This question concerns circshift
implemented here, which is reproduced below.
function circshift(x::Tuple, shift::Integer)
@inline
j = mod1(shift, length(x))
ntuple(k -> __safe_getindex(x, k-j+ifelse(k>j,0,length(x))), Val(length(x)))
end
Note: Here, length(x)
is a compile-time constant and __safe_getindex
is just getindex
without the bounds check. Use Base.__safe_getindex
in the above definition when using the REPL.
For each element of the tuple, the following operations (LLVM) are necessary (example below shows the operations for the first element):
; ifelse + ...
%8 = icmp sgt i64 %7, 0
%9 = select i1 %8, i64 10, i64 0
%10 = sub i64 %9, %7
%memcpy_refined_src = getelementptr inbounds [10 x i64], [10 x i64]* %"x::Tuple", i64 0, i64 %10
; load
%46 = load i64, i64* %memcpy_refined_src, align 8
; new tuple element / store
%"new::Tuple.sroa.0.0..sroa_idx" = getelementptr inbounds [10 x i64], [10 x i64]* %sret_return, i64 0, i64 0
store i64 %46, i64* %"new::Tuple.sroa.0.0..sroa_idx", align 8
Problem: In the generated (full) LLVM code for length(x) = 50
, the groups of operations (separated by comments and spaces above) are performed together for all indices. That is, first the ifelse
part is computed for all indices, followed by load
s for all indices, and lastly the new::Tuple
stores for all indices.

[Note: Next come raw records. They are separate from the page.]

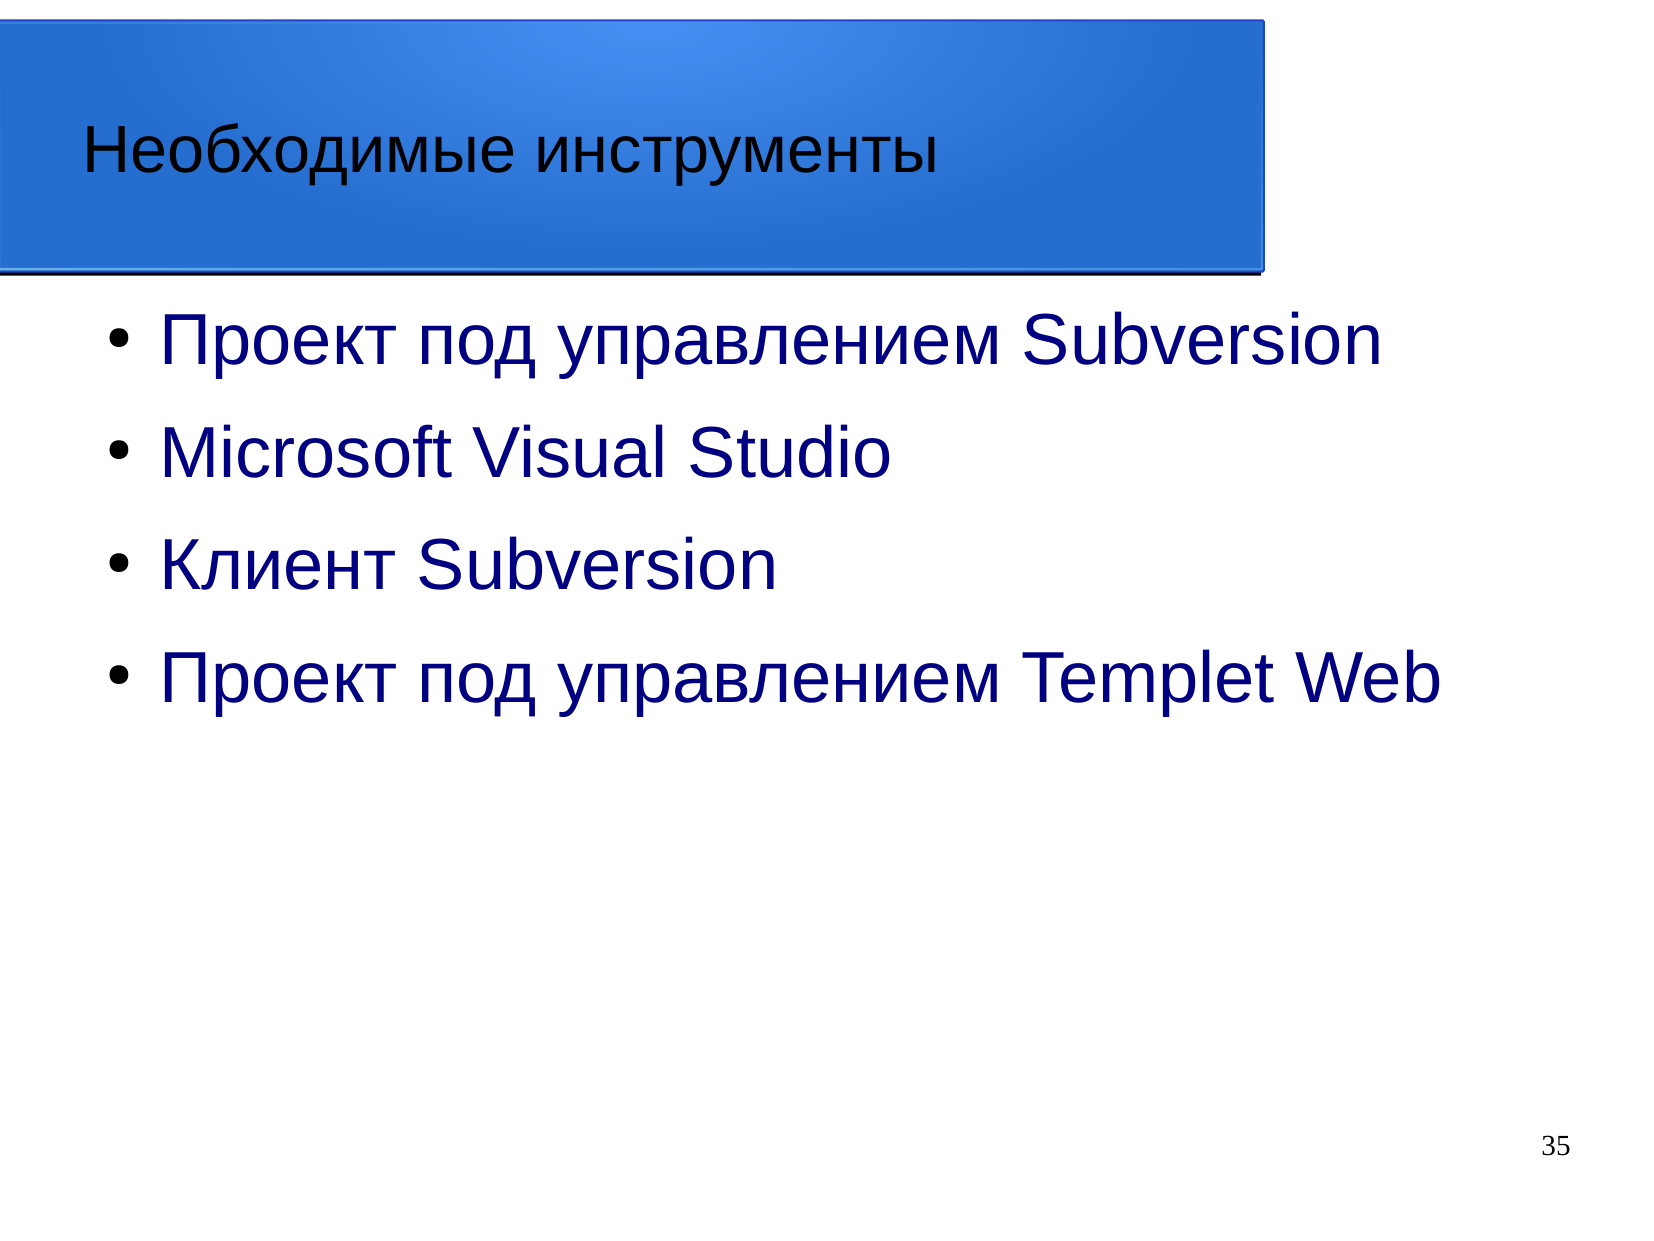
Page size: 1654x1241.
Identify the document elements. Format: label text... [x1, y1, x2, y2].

list Проект под управлением Subversion Microsoft Visual Studio Клиент Subversion Проект под управлением Templet Web [88, 299, 1577, 1019]
title Необходимые инструменты [82, 47, 1235, 252]
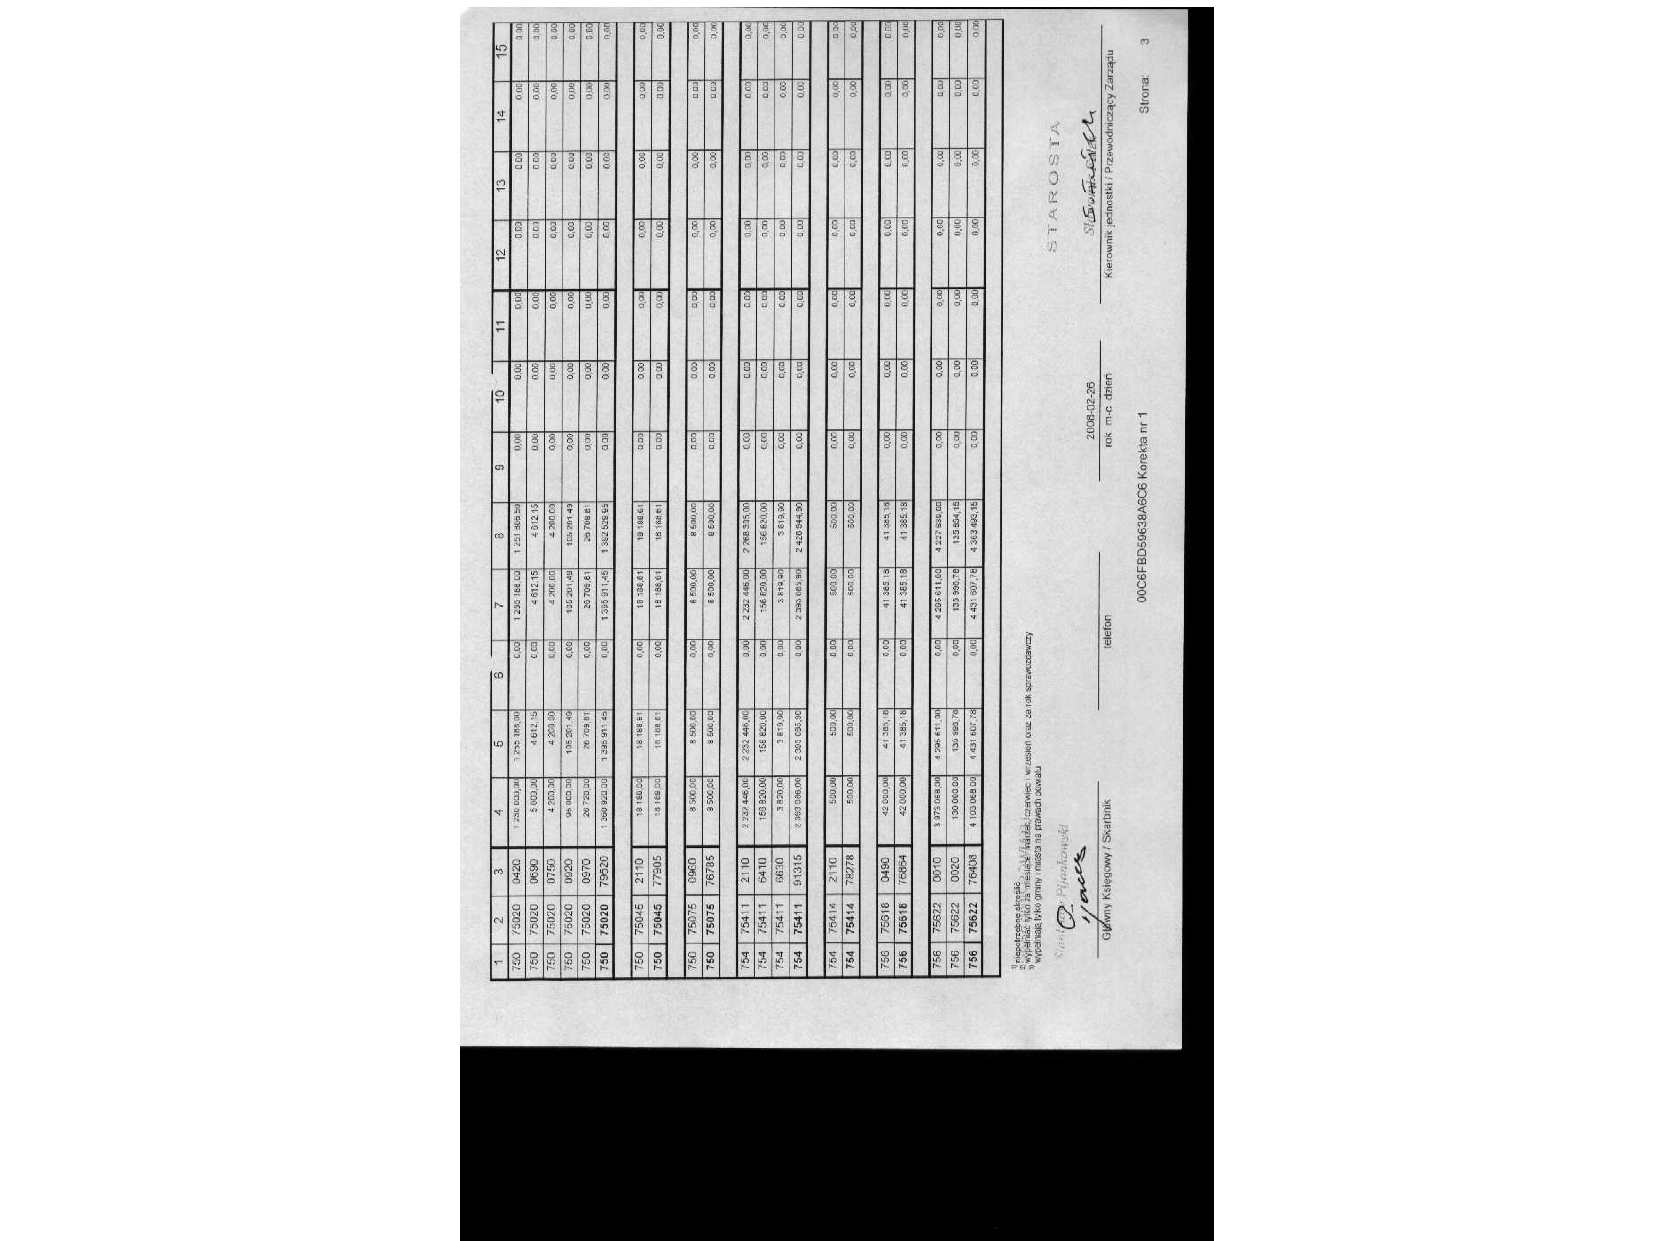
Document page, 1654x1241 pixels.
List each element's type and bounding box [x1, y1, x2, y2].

picture [460, 7, 1214, 1241]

This causes register spills and reloads in the native code, as explained below.
On my pc (x86_64-linux-gnu/i7-1165G7) %memcpy_refined_src
’s are computed and stored on stack (spilled, 8 bytes each time due to register shortage) for all indices and retrieved (reloaded, 8 bytes) just before the load
s. These spills and reloads (and the stack usage) get worse as length(x)
increases.
Questions:
- What Julia code dependency is disallowing the ifelse, load, and store combo to be placed together in neat blocks? Note here that the input and output addresses do not overlap (outputs are newly allocated).
- How can the Julia code be modified so that such neat blocks can be obtained (i.e. the spills and reloads are avoided)?